Happiness can be defined as “a state of being contented and satisfied with life”. As adults, many still search for this elusive state where we believe all our needs are fulfilled. The question is, “Can all our needs be completely satisfied?”
The answer to that question can only be answered by us. Many may comment how “happy we ought to be” while some others may remark how “unfortunate” we are despite the happiness we experience. We may, however, not be in agreement to either of the observations. The state of “happiness” is indeed very personal and can vary greatly based on what we believe “being happy is”.
The happiness that we experienced in our childhood also influences our state of happiness in adulthood. I need to look nowhere but my own life to provide an example of that fact.
As a child, I had enjoyed such a memorable childhood that even today, the fragrance of those delightful years fill me with an immense sense of security and serenity. During adulthood, I faced personal issues that sometimes caused an acute sense of despair and loneliness in me. But through it all, the strength of those joyful childhood years miraculously gave me the boldness to face those issues and eventually overcome those moments in life and move on.
How can we help our children face a happier life?
Sense of Belonging
One of the best ways to give children a “happy” childhood is to give them a sense of belonging. A sense of belonging that helps them enter a powerful state of profound well being and harmony by the time they reach adulthood. Being loved, cared of, appreciated, respected and cherished creates during childhood is a great protective shield against the affects of emotional issues and insecurities in later years. The stability and harmony a child experiences from a fulfilling childhood instills an inner strength against negative or antisocial behavior too.

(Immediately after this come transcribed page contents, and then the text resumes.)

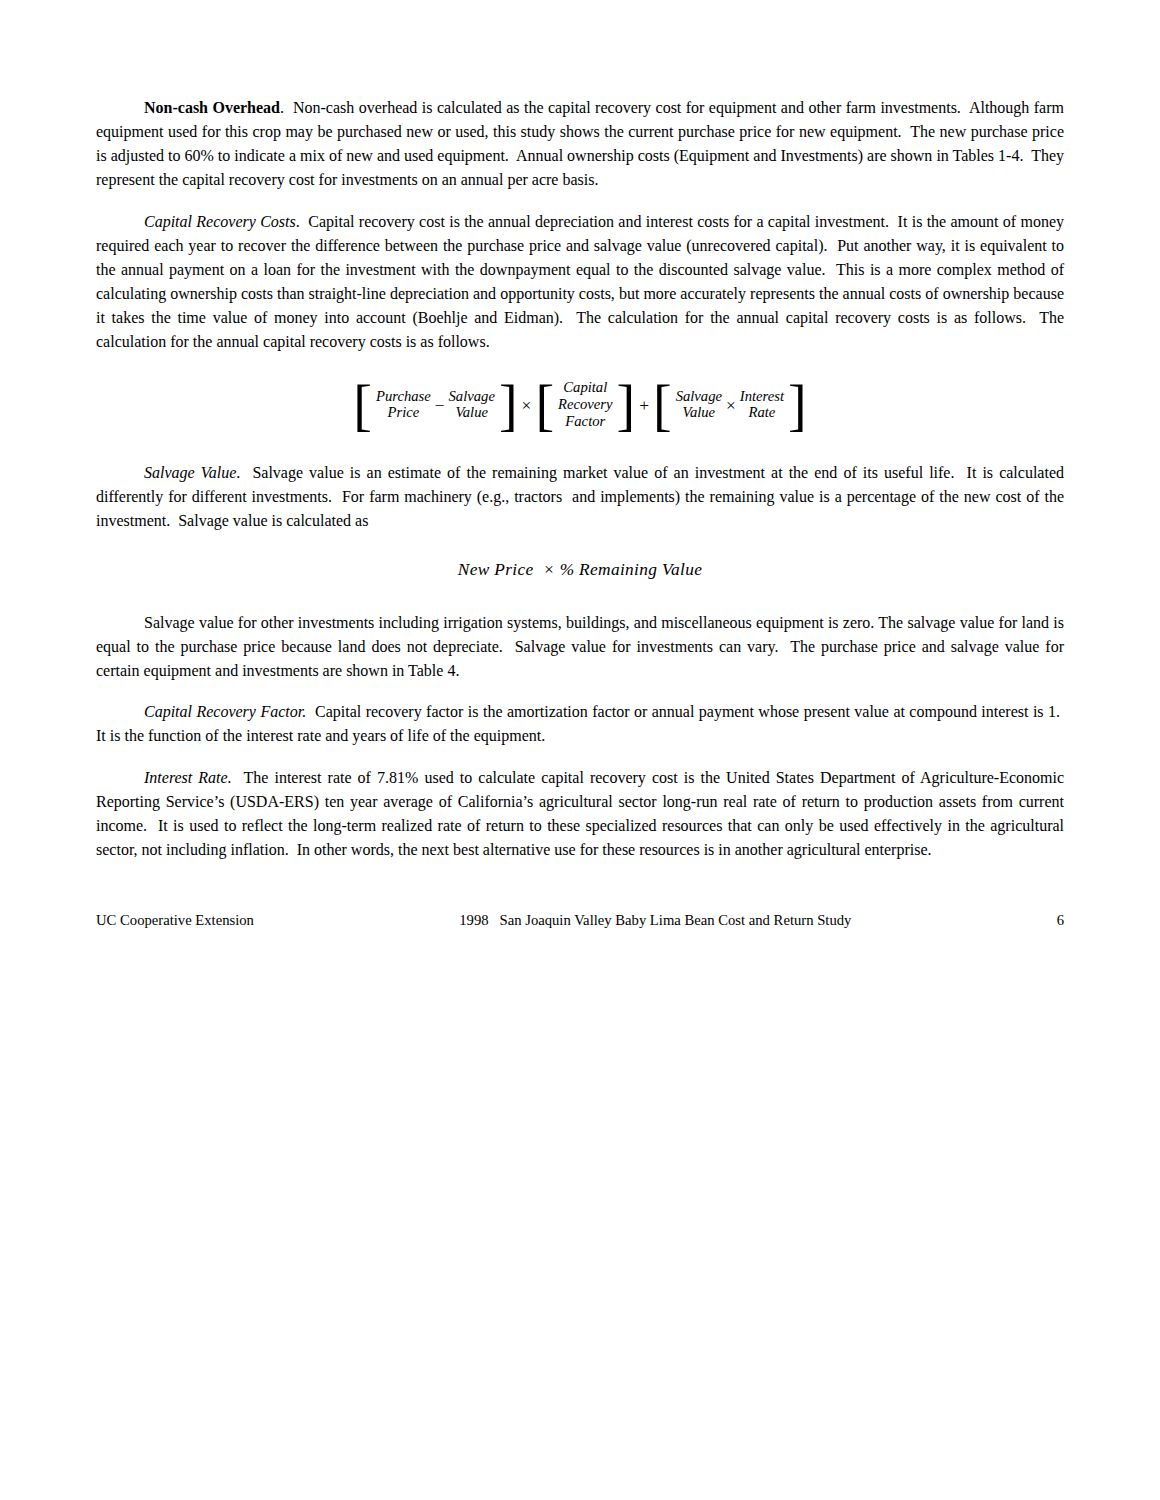Non-cash Overhead. Non-cash overhead is calculated as the capital recovery cost for equipment and other farm investments. Although farm equipment used for this crop may be purchased new or used, this study shows the current purchase price for new equipment. The new purchase price is adjusted to 60% to indicate a mix of new and used equipment. Annual ownership costs (Equipment and Investments) are shown in Tables 1-4. They represent the capital recovery cost for investments on an annual per acre basis.
Capital Recovery Costs. Capital recovery cost is the annual depreciation and interest costs for a capital investment. It is the amount of money required each year to recover the difference between the purchase price and salvage value (unrecovered capital). Put another way, it is equivalent to the annual payment on a loan for the investment with the downpayment equal to the discounted salvage value. This is a more complex method of calculating ownership costs than straight-line depreciation and opportunity costs, but more accurately represents the annual costs of ownership because it takes the time value of money into account (Boehlje and Eidman). The calculation for the annual capital recovery costs is as follows. The calculation for the annual capital recovery costs is as follows.
| [ | Purchase Pr ice | − | Salvage Value | ] | × | [ | Capital Recovery Factor | ] | + | [ | Salvage Value | × | Interest Rate | ] |
Salvage Value. Salvage value is an estimate of the remaining market value of an investment at the end of its useful life. It is calculated differently for different investments. For farm machinery (e.g., tractors and implements) the remaining value is a percentage of the new cost of the investment. Salvage value is calculated as
New Price × % Remaining Value
Salvage value for other investments including irrigation systems, buildings, and miscellaneous equipment is zero. The salvage value for land is equal to the purchase price because land does not depreciate. Salvage value for investments can vary. The purchase price and salvage value for certain equipment and investments are shown in Table 4.
Capital Recovery Factor. Capital recovery factor is the amortization factor or annual payment whose present value at compound interest is 1. It is the function of the interest rate and years of life of the equipment.
Interest Rate. The interest rate of 7.81% used to calculate capital recovery cost is the United States Department of Agriculture-Economic Reporting Service’s (USDA-ERS) ten year average of California’s agricultural sector long-run real rate of return to production assets from current income. It is used to reflect the long-term realized rate of return to these specialized resources that can only be used effectively in the agricultural sector, not including inflation. In other words, the next best alternative use for these resources is in another agricultural enterprise.
UC Cooperative Extension 1998 San Joaquin Valley Baby Lima Bean Cost and Return Study 6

Even in situations that may have us experience self doubt, the security and strength that our childhood years had provided us, would enable us to be more courageous to tackle negative thinking.
Today, I gratefully acknowledge the positive effects of the upbringing I’ve enjoyed, thanks to my parents, especially in matters that require the patience to seek solutions rather than fret needlessly about the issue.
Encourage Unbiased & Neutral Thinking
Encourage children to look at people, cultures, countries, religions without prejudice. The less we enforce our bias on them, the more happy and neutral their attitude towards people and life will be.While I promote this as a great way to help our children become happier, I admit I need to reduce my inclination to pass judgement!
Just a day ago, my daughter and I got into a lengthy discussion on people with tattoos. My comment that those sporting a tattoo may be coming to terms about their identity received a sharp retort from her. “Why categorize them?”, was her question. Thinking about her comment a little later, I admit that she may have a point. Indeed, in my case, not sporting a tattoo, does not give me a license to consider those who do enjoy sporting one to be in a “category” that seeks to find their identity. Perhaps they just enjoy the simple pleasure of having a tattoo on themselves.
Providing Happiness – By Overexerting
Many parents make the mistake of making all the efforts to make their child happy. By pandering to our child’s every whim and fancy, the result could be disappointing to say the least. There is a good possibility that the child may then grow pampered, have tantrums and have little gratitude for life.
Several parents also are drawn to this behavior when they feel that they are obliged to provide their child with whatever they did not enjoy when they were their child’s age.
Our child’s happiness does not lie completely in our hands. It also greatly depends on the child’s ability to learn from life’s setbacks and disappointments without loss of spirit. If we allow the child to learn and evolve, while ensuring them of the security of the parental presence in their life, we are more likely to succeed in helping them becoming happier as adults.
A happy childhood enables a child to grow up with better optimism, gratitude, resilience and the ability to enjoy life. The skills we learn from the beautiful childhood years help us in sustaining and maintaining our harmony in adult life. As a parent, our consciousness of this fact affects our interactions with our child and plays a crucial role in our child’s future happiness.